Here is a thought to encourage Bosnia-Herzegovina as they prepared for tonight’s first leg of their play-off against Republic of Ireland. The Irish have been far from the cleanest team still in contention for the Euro 2016 finals.
Here is the stat: Ireland average 13 fouls committed per match in qualifying so far. That hardly makes them notorious, but up against a side including Miralem Pjanic on his current form with a dead ball, it does make them potentially vulnerable.
Pjanic will have been identified as a priority man to mark, monitor and muffle in any case by Ireland’s coaching staff. How they must wish they had a Roy Keane, at the peak of his playing powers, to police the Bosnian playmaker.
Pjanic, 25, has been enjoying an excellent autumn for his club, Roma, the prompter and passer from attacking midfield of one of Europe’s most prolific sides, the man who more than any other diminishes Romanista nostalgia for Francesco Totti, owner of the claret No 10 shirt for the best part of two decades but now entering his twilight years.

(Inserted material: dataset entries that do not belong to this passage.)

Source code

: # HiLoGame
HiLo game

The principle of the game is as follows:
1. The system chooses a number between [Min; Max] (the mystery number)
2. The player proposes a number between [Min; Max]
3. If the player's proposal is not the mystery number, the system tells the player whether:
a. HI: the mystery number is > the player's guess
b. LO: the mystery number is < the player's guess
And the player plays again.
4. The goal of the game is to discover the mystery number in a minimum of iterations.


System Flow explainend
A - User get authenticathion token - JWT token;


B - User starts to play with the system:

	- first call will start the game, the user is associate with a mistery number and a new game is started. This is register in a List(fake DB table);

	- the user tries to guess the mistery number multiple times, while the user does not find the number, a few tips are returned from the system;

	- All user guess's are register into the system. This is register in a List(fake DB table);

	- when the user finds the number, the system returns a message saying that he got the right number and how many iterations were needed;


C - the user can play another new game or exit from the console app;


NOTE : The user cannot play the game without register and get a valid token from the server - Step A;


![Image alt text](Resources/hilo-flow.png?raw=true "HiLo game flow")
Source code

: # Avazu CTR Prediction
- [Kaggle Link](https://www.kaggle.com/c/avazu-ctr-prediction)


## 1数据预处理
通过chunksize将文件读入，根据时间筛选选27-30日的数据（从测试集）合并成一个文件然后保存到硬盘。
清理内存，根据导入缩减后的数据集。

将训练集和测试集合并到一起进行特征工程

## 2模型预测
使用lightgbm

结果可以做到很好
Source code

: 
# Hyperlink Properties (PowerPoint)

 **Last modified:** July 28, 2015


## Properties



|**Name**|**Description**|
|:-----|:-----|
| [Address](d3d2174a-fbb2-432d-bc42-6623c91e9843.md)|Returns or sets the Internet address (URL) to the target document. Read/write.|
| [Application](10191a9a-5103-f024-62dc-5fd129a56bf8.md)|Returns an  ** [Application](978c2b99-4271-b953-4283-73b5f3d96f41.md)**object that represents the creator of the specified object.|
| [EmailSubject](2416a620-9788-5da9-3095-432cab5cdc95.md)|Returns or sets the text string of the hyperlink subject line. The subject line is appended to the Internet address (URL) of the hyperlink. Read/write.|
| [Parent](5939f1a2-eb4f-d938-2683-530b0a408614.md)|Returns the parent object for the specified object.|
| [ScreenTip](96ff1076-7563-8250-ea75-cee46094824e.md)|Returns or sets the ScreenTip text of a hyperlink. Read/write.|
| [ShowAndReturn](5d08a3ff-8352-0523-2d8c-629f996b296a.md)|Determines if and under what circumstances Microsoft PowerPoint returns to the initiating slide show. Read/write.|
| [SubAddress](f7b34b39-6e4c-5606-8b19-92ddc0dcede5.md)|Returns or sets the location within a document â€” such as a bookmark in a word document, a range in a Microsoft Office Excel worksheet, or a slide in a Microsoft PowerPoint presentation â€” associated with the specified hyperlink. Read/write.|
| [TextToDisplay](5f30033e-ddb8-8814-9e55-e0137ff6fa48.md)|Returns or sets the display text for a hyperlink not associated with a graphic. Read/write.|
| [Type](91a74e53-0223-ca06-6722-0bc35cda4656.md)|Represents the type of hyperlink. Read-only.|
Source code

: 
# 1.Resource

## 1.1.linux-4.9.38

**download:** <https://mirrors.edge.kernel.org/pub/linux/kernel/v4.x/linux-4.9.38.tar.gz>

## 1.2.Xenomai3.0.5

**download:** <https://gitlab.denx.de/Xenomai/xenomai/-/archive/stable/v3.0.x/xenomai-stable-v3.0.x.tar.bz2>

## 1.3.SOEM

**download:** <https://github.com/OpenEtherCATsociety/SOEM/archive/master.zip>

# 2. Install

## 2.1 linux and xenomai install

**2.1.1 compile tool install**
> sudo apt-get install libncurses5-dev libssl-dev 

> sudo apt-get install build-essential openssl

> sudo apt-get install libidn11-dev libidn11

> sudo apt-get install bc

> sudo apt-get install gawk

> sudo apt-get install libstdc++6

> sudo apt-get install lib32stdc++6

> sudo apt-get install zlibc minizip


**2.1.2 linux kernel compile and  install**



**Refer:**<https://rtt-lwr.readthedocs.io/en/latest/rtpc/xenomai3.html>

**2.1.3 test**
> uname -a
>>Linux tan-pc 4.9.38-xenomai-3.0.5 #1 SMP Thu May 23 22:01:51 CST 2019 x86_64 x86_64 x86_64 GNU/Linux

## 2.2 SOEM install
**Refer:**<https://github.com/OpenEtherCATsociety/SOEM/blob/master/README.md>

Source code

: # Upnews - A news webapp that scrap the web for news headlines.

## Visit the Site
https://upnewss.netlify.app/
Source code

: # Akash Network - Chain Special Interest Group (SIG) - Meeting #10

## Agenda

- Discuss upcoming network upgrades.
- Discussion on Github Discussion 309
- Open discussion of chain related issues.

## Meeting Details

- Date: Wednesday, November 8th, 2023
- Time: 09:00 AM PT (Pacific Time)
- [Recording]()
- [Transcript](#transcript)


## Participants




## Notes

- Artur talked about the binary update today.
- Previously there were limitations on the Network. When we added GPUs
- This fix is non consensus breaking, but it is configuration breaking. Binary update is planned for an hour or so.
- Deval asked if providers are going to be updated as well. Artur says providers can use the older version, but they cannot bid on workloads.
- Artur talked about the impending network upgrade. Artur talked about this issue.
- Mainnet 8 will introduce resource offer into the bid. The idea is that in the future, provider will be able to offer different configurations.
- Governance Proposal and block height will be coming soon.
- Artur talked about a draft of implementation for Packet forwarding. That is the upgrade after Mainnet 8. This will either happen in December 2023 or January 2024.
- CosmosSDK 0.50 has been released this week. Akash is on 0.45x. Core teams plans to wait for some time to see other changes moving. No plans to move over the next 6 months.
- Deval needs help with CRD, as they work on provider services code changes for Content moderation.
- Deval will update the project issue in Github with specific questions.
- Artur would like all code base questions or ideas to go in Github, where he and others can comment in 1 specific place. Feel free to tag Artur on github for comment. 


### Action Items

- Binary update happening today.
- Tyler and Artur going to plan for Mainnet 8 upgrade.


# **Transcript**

Across Serie A, he is being compared to another era-defining veteran, Andrea Pirlo, who left Juventus for the American MLS in the summer. Pjanic has taken over Pirlo’s mantle as the peerless master of consistently converting free kicks from anywhere close to the edge of the opposition penalty area.
Since the beginning of the season, Pjanic, who has missed the odd fixture with injury and suspension, has scored four times from direct free kicks. They are never exact replicas: A couple arrowed into the top right corner, another bottom right, another top left.
His victims? The illustrious, like Juventus and Bayer Leverkusen, and those, like Empoli and Carpi, whose barked team-talks ahead of fixtures against rampant Roma stressed the importance of not giving away fouls within the diminutive, rather angel-faced Bosnian’s reach. The Pjanic zone, between 18 and 25 yards from goal, is every defending team’s panic zone.
From time to time, a player with responsibilities for direct free kicks will go on a run where everything seems to go right: Plenty of free kicks get awarded, and in the execution, each torque is perfectly calibrated, every loop and dip rises and falls just as intended.
Yaya Toure, of Manchester City, enjoyed such a sequence a couple of years back. Other lauded takers of free kicks can find that, for all their study and constant striving for the new variations, the golden touch will vanish, quite abruptly. Cristiano Ronaldo deserved his fame as deadly with a dead ball, but he has not been prolific in his ratio of goals-per-free-kick for the past year or so.
Pjanic is certainly on a hot streak, but he has always been nifty at delivering a set piece. He had a fine role-model.
When he was starting as a senior professional, at Lyon, after a childhood spent mostly growing up in Luxembourg, the son of Bosnian immigrants, he trained with the Brazilian Juninho Pernambucano, a stalwart of the French club during their reign, in the 2000s, of serial Ligue 1 titles, and the regular conjuror of breathtaking, and effective direct free kicks.
“Juninho was my teacher,” Pjanic told Italian journalists last month, “although he would strike the ball in different ways than I do. He could make it dance.”
His former mentor now looks on with approval at the way his student can make a dead ball, well, at least jive, if not perform the full mid-air samba.
“Miralem always took an interest in my techniques with a dead ball,” Juninho said in an interview with L’Equipe. “What he does with free kicks now is special, and, above all, he’s consistently effective, which is the hard part. For me, he’s the best at it in the world.”